▶ [WHAT TO DO]
Give the records back in full, exactly as they read.

▶ [DATASET CONTENT]
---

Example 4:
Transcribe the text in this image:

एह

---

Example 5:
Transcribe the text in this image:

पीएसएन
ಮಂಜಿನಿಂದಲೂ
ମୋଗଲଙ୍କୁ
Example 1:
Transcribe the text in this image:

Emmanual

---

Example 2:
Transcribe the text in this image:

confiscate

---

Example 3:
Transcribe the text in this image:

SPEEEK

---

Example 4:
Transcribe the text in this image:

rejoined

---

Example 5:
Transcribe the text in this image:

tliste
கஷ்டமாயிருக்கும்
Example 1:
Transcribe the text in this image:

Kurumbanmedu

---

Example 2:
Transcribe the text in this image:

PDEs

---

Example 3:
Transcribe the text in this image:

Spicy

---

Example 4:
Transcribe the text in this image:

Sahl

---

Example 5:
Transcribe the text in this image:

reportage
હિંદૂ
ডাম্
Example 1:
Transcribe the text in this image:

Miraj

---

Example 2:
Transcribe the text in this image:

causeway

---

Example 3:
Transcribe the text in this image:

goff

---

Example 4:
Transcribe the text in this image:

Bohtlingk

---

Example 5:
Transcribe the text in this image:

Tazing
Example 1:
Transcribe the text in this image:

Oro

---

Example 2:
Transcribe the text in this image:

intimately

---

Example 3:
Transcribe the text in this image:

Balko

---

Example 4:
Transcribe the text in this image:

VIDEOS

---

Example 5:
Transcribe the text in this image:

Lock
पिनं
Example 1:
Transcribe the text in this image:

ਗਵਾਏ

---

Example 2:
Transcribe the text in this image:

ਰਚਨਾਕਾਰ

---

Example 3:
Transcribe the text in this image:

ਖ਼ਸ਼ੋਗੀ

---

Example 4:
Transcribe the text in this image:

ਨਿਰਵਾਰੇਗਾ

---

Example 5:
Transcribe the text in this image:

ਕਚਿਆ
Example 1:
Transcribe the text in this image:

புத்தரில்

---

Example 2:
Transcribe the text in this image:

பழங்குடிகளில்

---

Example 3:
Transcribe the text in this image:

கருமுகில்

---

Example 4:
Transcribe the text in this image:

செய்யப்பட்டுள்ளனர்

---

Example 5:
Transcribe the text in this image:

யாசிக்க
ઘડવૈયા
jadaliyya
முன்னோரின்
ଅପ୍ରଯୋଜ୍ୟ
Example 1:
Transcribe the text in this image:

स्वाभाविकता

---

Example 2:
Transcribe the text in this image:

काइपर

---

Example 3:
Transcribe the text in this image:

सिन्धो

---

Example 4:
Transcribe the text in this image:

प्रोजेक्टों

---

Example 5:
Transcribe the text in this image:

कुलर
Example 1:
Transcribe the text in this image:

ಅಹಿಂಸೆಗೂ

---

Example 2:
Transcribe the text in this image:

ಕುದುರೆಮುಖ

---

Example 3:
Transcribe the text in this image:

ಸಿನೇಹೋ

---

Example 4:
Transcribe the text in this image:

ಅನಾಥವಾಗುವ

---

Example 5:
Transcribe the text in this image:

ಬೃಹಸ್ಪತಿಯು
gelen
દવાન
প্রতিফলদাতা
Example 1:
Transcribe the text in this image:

▶ [REPLY TO THE EXERCISE]
---

Example 4:
Transcribe the text in this image:

एह

---

Example 5:
Transcribe the text in this image:

पीएसएन
ಮಂಜಿನಿಂದಲೂ
ମୋଗଲଙ୍କୁ
Example 1:
Transcribe the text in this image:

Emmanual

---

Example 2:
Transcribe the text in this image:

confiscate

---

Example 3:
Transcribe the text in this image:

SPEEEK

---

Example 4:
Transcribe the text in this image:

rejoined

---

Example 5:
Transcribe the text in this image:

tliste
கஷ்டமாயிருக்கும்
Example 1:
Transcribe the text in this image:

Kurumbanmedu

---

Example 2:
Transcribe the text in this image:

PDEs

---

Example 3:
Transcribe the text in this image:

Spicy

---

Example 4:
Transcribe the text in this image:

Sahl

---

Example 5:
Transcribe the text in this image:

reportage
હિંદૂ
ডাম্
Example 1:
Transcribe the text in this image:

Miraj

---

Example 2:
Transcribe the text in this image:

causeway

---

Example 3:
Transcribe the text in this image:

goff

---

Example 4:
Transcribe the text in this image:

Bohtlingk

---

Example 5:
Transcribe the text in this image:

Tazing
Example 1:
Transcribe the text in this image:

Oro

---

Example 2:
Transcribe the text in this image:

intimately

---

Example 3:
Transcribe the text in this image:

Balko

---

Example 4:
Transcribe the text in this image:

VIDEOS

---

Example 5:
Transcribe the text in this image:

Lock
पिनं
Example 1:
Transcribe the text in this image:

ਗਵਾਏ

---

Example 2:
Transcribe the text in this image:

ਰਚਨਾਕਾਰ

---

Example 3:
Transcribe the text in this image:

ਖ਼ਸ਼ੋਗੀ

---

Example 4:
Transcribe the text in this image:

ਨਿਰਵਾਰੇਗਾ

---

Example 5:
Transcribe the text in this image:

ਕਚਿਆ
Example 1:
Transcribe the text in this image:

புத்தரில்

---

Example 2:
Transcribe the text in this image:

பழங்குடிகளில்

---

Example 3:
Transcribe the text in this image:

கருமுகில்

---

Example 4:
Transcribe the text in this image:

செய்யப்பட்டுள்ளனர்

---

Example 5:
Transcribe the text in this image:

யாசிக்க
ઘડવૈયા
jadaliyya
முன்னோரின்
ଅପ୍ରଯୋଜ୍ୟ
Example 1:
Transcribe the text in this image:

स्वाभाविकता

---

Example 2:
Transcribe the text in this image:

काइपर

---

Example 3:
Transcribe the text in this image:

सिन्धो

---

Example 4:
Transcribe the text in this image:

प्रोजेक्टों

---

Example 5:
Transcribe the text in this image:

कुलर
Example 1:
Transcribe the text in this image:

ಅಹಿಂಸೆಗೂ

---

Example 2:
Transcribe the text in this image:

ಕುದುರೆಮುಖ

---

Example 3:
Transcribe the text in this image:

ಸಿನೇಹೋ

---

Example 4:
Transcribe the text in this image:

ಅನಾಥವಾಗುವ

---

Example 5:
Transcribe the text in this image:

ಬೃಹಸ್ಪತಿಯು
gelen
દવાન
প্রতিফলদাতা
Example 1:
Transcribe the text in this image:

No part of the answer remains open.